How to ignore child text elements
WillBishop opened this issue · 1 comments
WillBishop commented
Hello,
Say you have a document that looks like this
<!DOCTYPE html>
<html>
<head></head>
<body>
<div>
<div>
<span>I'm the first element</span>
<p>I'm the second element <strong>with bold text</strong></p>
</div>
<div>
<p>I'm the fourth element.</p>
<p>I'm the fifth element</p>
</div>
</div>
</body>
</html>
I'm trying to get an array, containing the text of each of those elements.
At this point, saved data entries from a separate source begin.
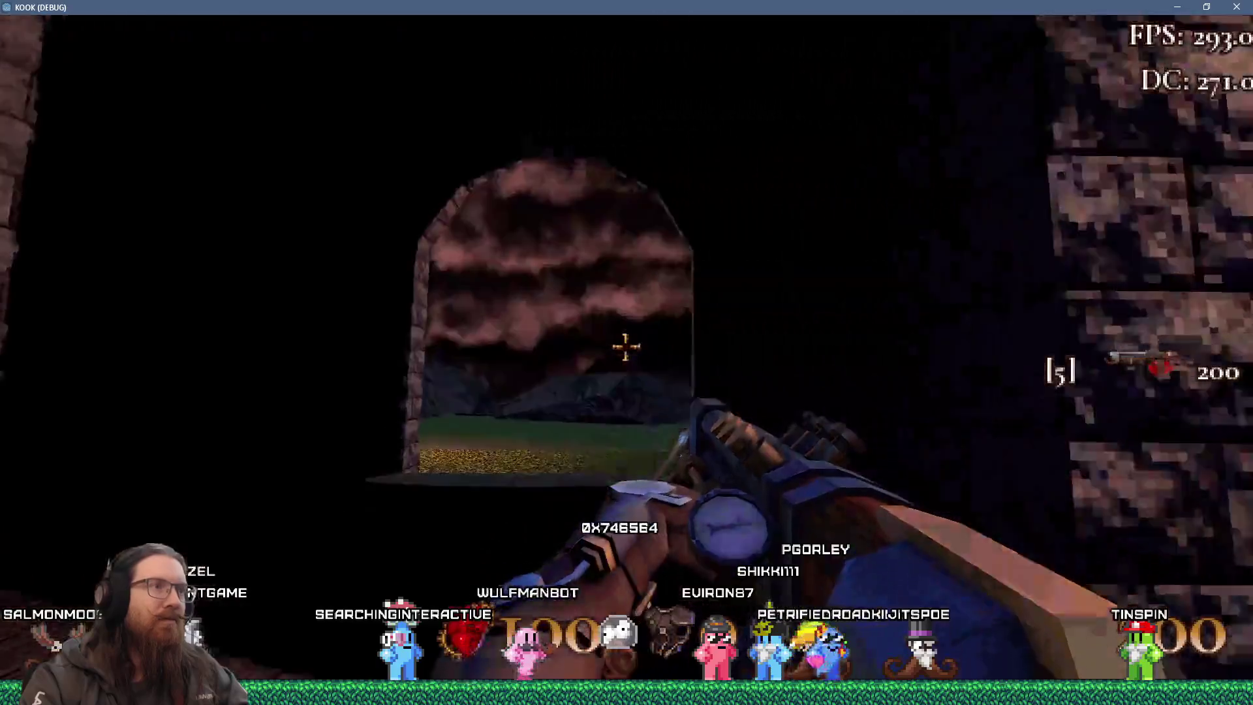
pyautogui.press('w')
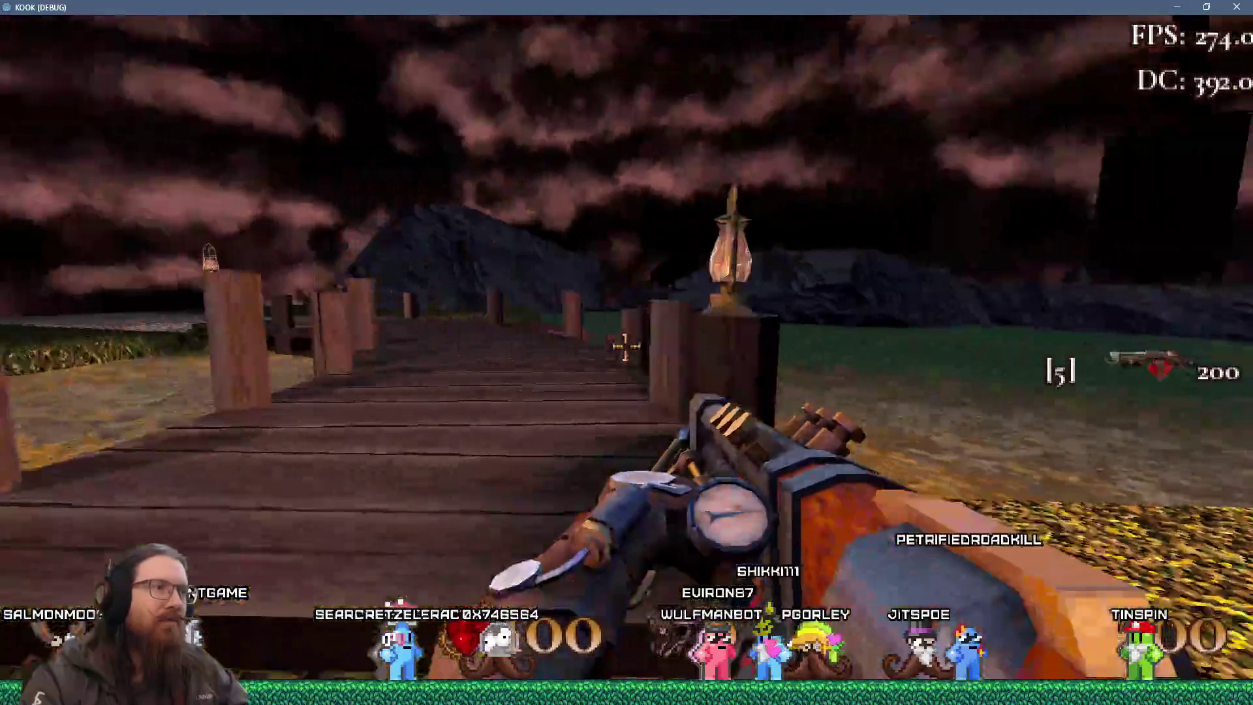
pyautogui.press('w')
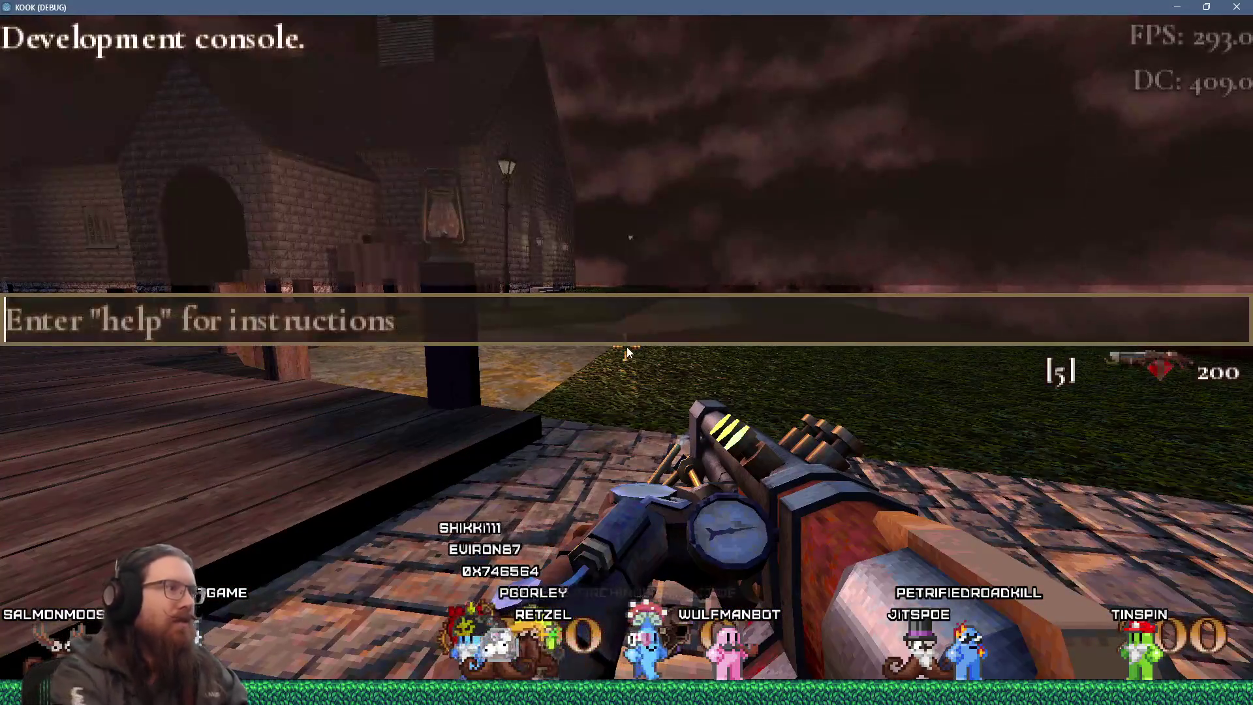
# Load the london3 map, walk the dock past the lantern post and shoot the harbour enemies.
pyautogui.write('map london3')
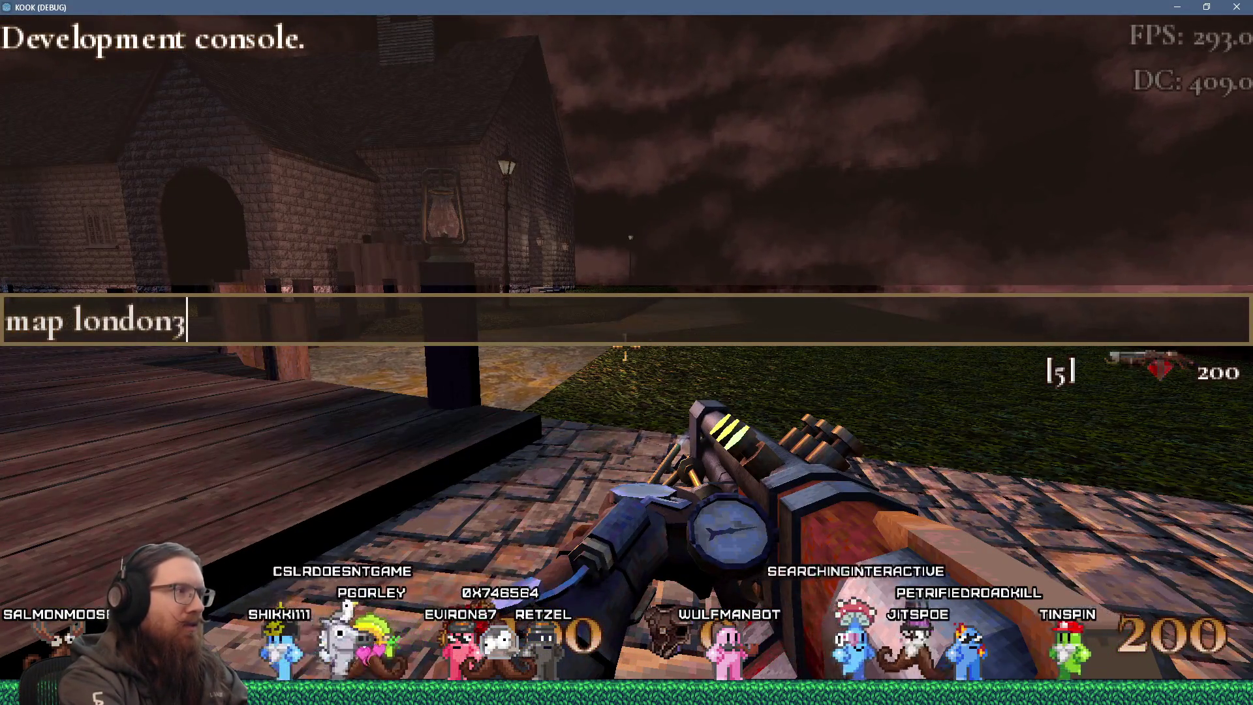
pyautogui.press('Return')
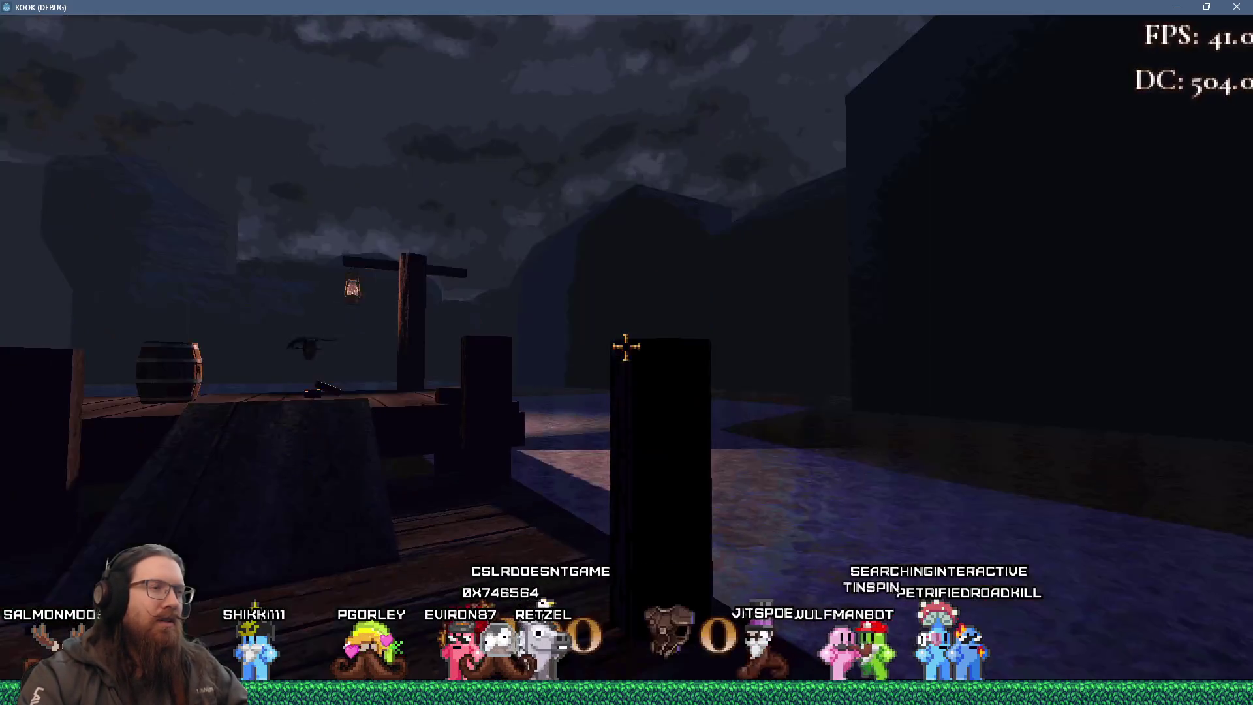
pyautogui.press('w')
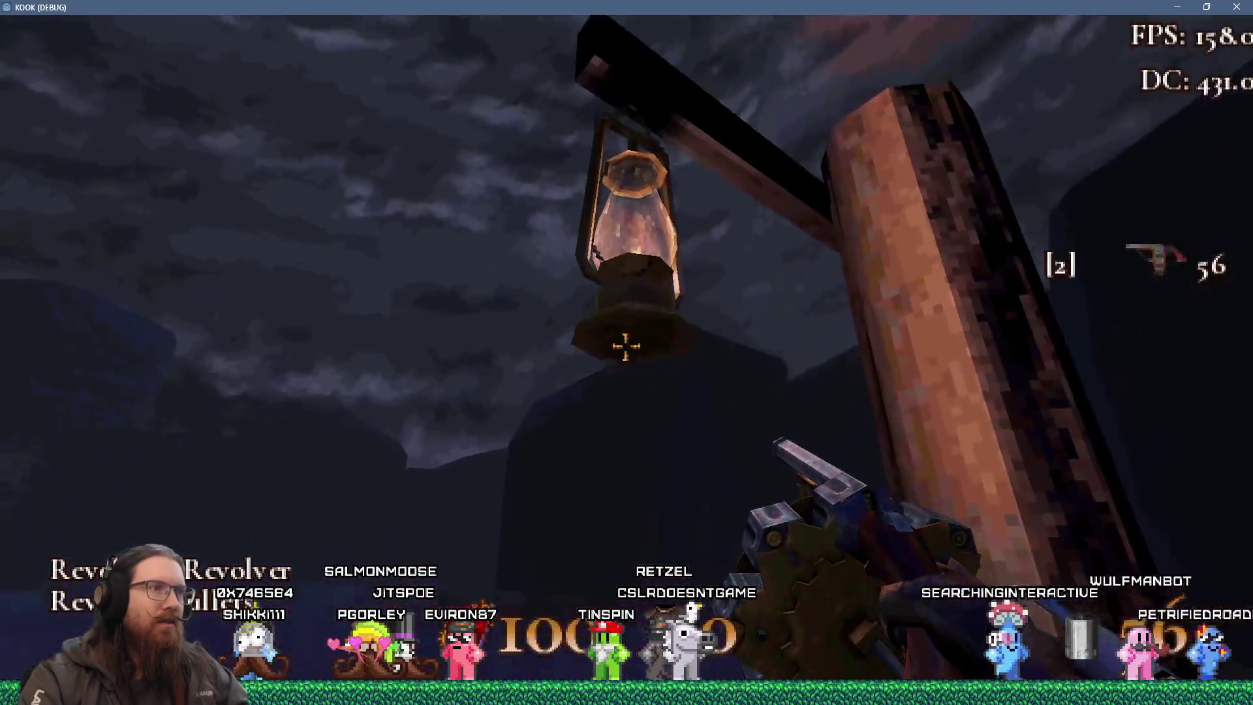
pyautogui.press('s')
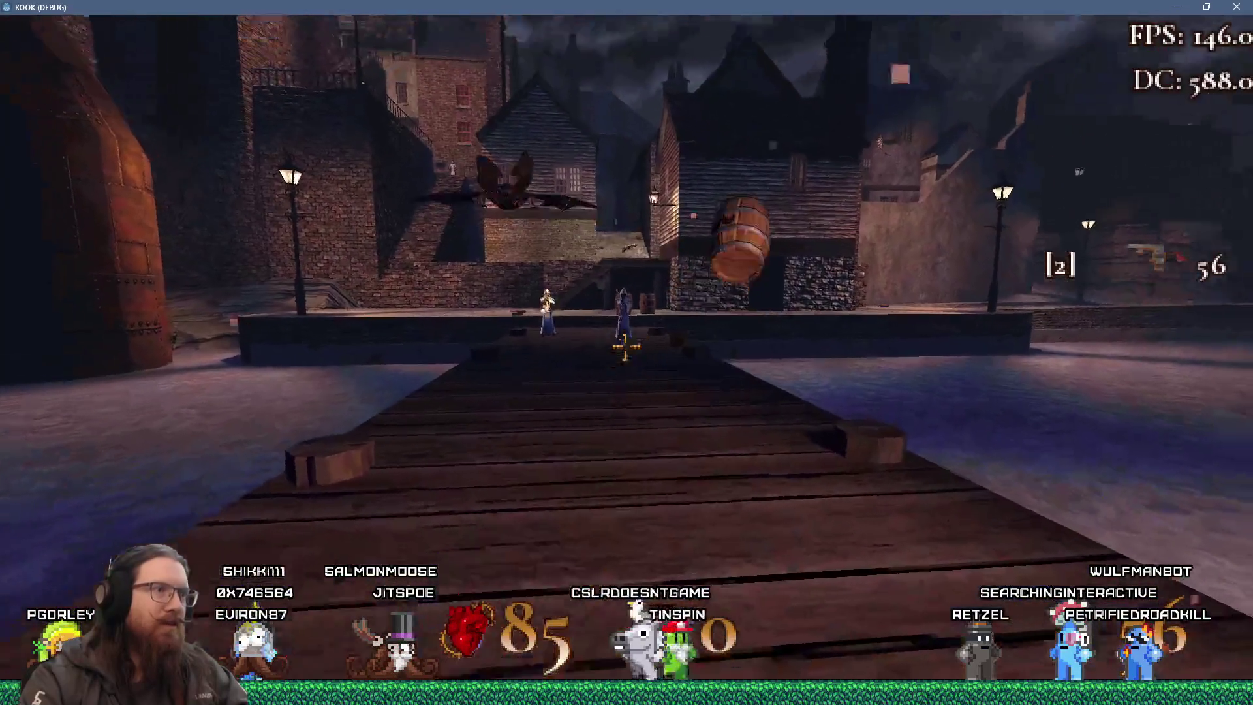
pyautogui.click(626, 346)
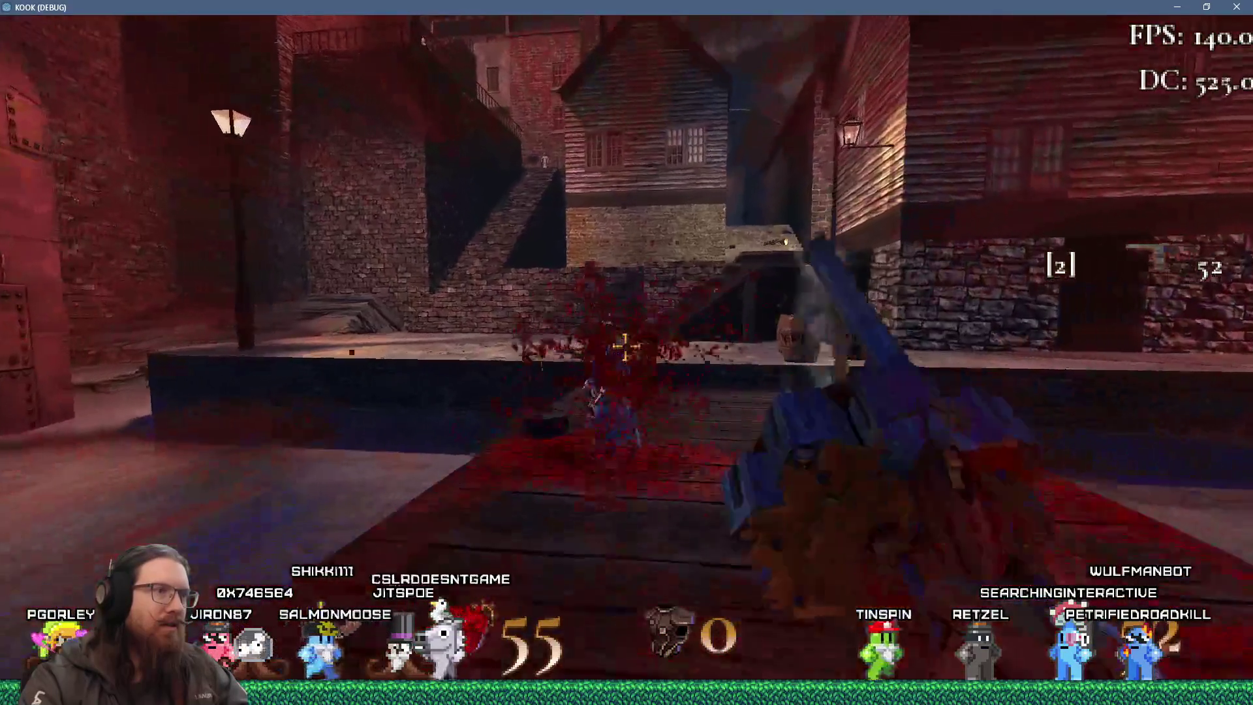
pyautogui.click(626, 346)
pyautogui.click(625, 346)
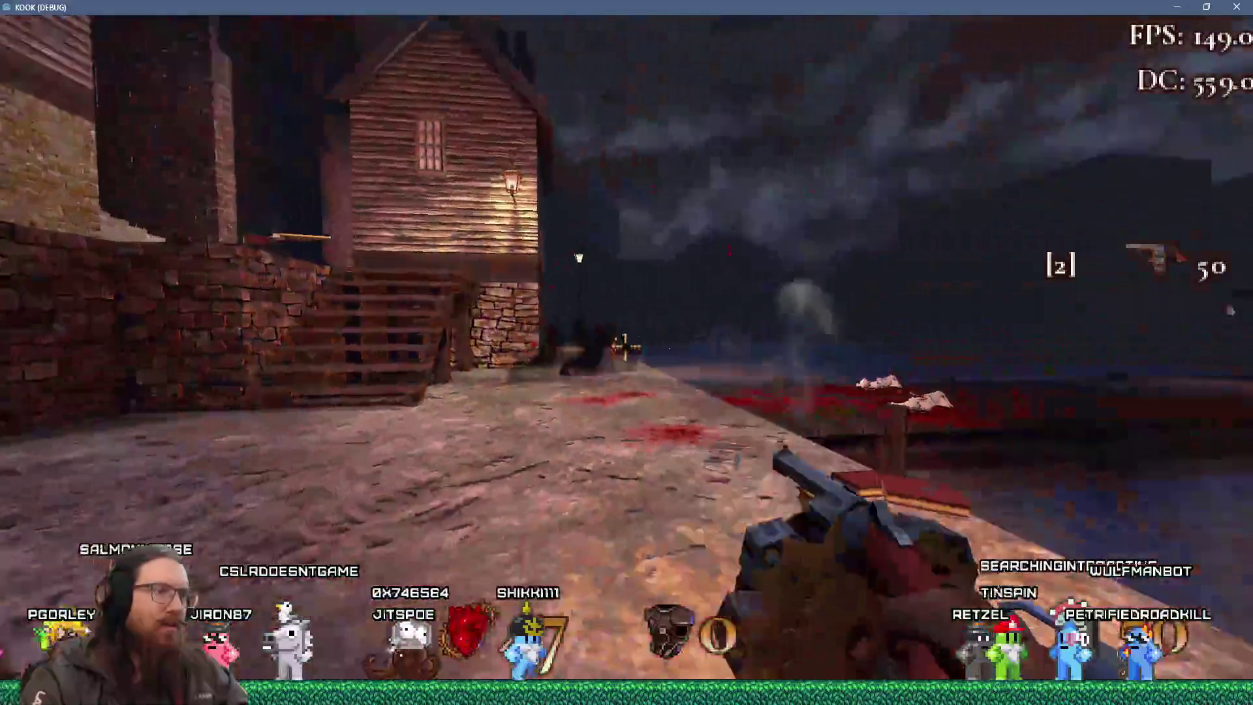
pyautogui.moveTo(626, 346)
# Grab the health syringe and clear enemies by the stairs, brick alley and railed walkway.
pyautogui.press('w')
Obviously I'm simplifying the page, but I'm working with pages that may use span
as the parent for all text, or p
. If I use getAllElements
, then call .text()
on each, I"ll end up with duplicates, as <strong>with bold text</strong>
is its own element, within another.
So in the end I want an array looking like
[
"I'm the first element",
"I'm the second element with bold text",
"I'm the fourth element.",
"I'm the fifth element"
]
I know this isn't a support forum but I wasn't sure where else to go.
scinfu commented
Hi,
try this code for your specific code:
let doc: Document = try SwiftSoup.parse(html)
let array = try doc.select("p,span").map{ try $0.text()}
result:
["I\'m the first element", "I\'m the second element with bold text", "I\'m the fourth element.", "I\'m the fifth element"]